### Task requirements
The answer must be every line of the records below that contains the word "YouTube".

### Provided entries
▼
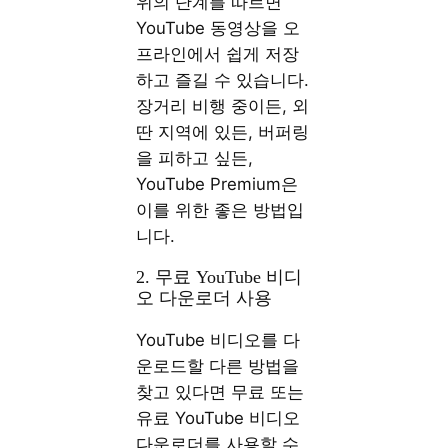
위의 단계를 따르면
YouTube 동영상을 오
프라인에서 쉽게 저장
하고 즐길 수 있습니다.
장거리 비행 중이든, 외
딴 지역에 있든, 버퍼링
을 피하고 싶든,
YouTube Premium은
이를 위한 좋은 방법입
니다.
2. 무료 YouTube 비디
오 다운로더 사용
YouTube 비디오를 다
운로드할 다른 방법을
찾고 있다면 무료 또는
유료 YouTube 비디오
다운로더를 사용할 수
▲
### Task response
YouTube 동영상을 오
YouTube Premium은
2. 무료 YouTube 비디
YouTube 비디오를 다
유료 YouTube 비디오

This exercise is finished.